Region will mehr Geld vom Land für die S-Bahn

Der Verband Region Stuttgart, die Kreise und die Stadt Stuttgart haben ebenfalls angekündigte Maßnahmen bereits umgesetzt. Stichworte: regionale Expressbuslinien, ein Konzept für P+R-Plätze, Jobticket und Förderung der Elektromobilität. „Die Region hat sich auf den Weg gemacht, den ÖPNV zu stärken“, sagte Stuttgarts Oberbürgermeister Fritz Kuhn. Dies sei eine Voraussetzung, um die Luftsituation in Stuttgart zu verbessern. Er betonte erneut, dass er bei hoher Feinstaubbelastung auf freiwillige Maßnahmen setze. „Wir hoffen, dass die Menschen umsteigen“,sagte er.

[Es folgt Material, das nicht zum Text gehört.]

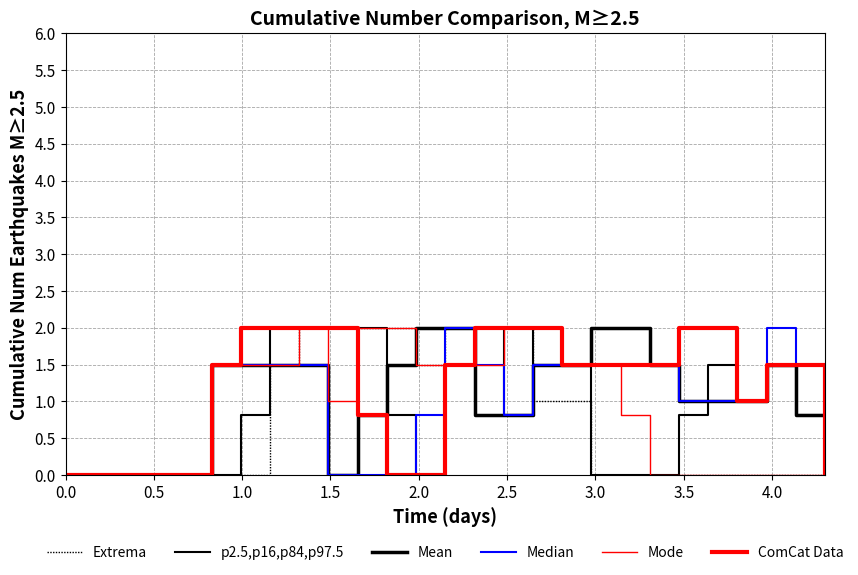

Reading left to right, transcribe all the data shown in this chart.

Extrema: 0.0	0.0	0.0	0.0	0.0	0.0	0.0	1.5	2.0	2.0	2.0	2.0	1.5	2.0	2.0	2.0	1.0	1.0	0.0	0.0	0.0	0.0	0.0	0.0	0.0	0.0	0.0
p2.5,p16,p84,p97.5: 0.0	0.0	0.0	0.0	0.0	0.0	0.8	2.0	2.0	2.0	2.0	0.8	0.0	1.5	2.0	0.8	2.0	1.5	0.0	0.0	0.0	0.8	1.5	1.0	1.5	0.8	0.0
Mean: 0.0	0.0	0.0	0.0	0.0	1.5	1.5	1.5	1.5	0.0	0.8	1.5	2.0	2.0	0.8	0.8	1.5	1.5	2.0	2.0	1.5	1.0	1.0	1.0	1.5	0.8	0.0
Median: 0.0	0.0	0.0	0.0	0.0	1.5	1.5	1.5	1.5	0.0	0.0	0.0	0.8	2.0	1.5	0.8	1.5	1.5	1.5	1.5	1.5	1.0	1.0	1.0	2.0	1.5	0.0
Mode: 0.0	0.0	0.0	0.0	0.0	1.5	1.5	1.5	2.0	1.0	2.0	2.0	1.5	1.5	1.5	2.0	2.0	1.5	1.5	0.8	0.0	0.0	0.0	0.0	0.0	0.0	0.0
ComCat Data: 0.0	0.0	0.0	0.0	0.0	1.5	2.0	2.0	2.0	2.0	0.8	0.0	0.0	1.5	2.0	2.0	2.0	1.5	1.5	1.5	1.5	2.0	2.0	1.0	1.5	1.5	0.0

Die Kreise werden bis 2019 zusätzlich 80 000 Fahrten von Bussen zu S-Bahn-Haltepunkten einrichten. Dafür gebe man 2,4 Millionen Euro aus, sagte der Esslinger Landrat Heinz Eininger. „Wir wollen mehr Verkehr auf die Schiene und in die Busse bringen. Das wird Geld kosten. Dazu gibt es aber keine Alternative“, sagte Eininger. Ohne Beteiligung des Landes und des Bundes seien die Investitionen in die Infrastruktur nicht zu finanzieren. Auch Regionaldirektorin Nicola Schelling betonte, dass sie mit wachsenden Ausgaben im Nahverkehr und damit einer höheren Verkehrsumlage rechne, die von den Kreisen und der Stadt Stuttgart aufgebracht werden muss. Sie appellierte an das Land, dem Verband, der die S-Bahn finanziert, mehr Regionalisierungsmittel zukommen zu lassen.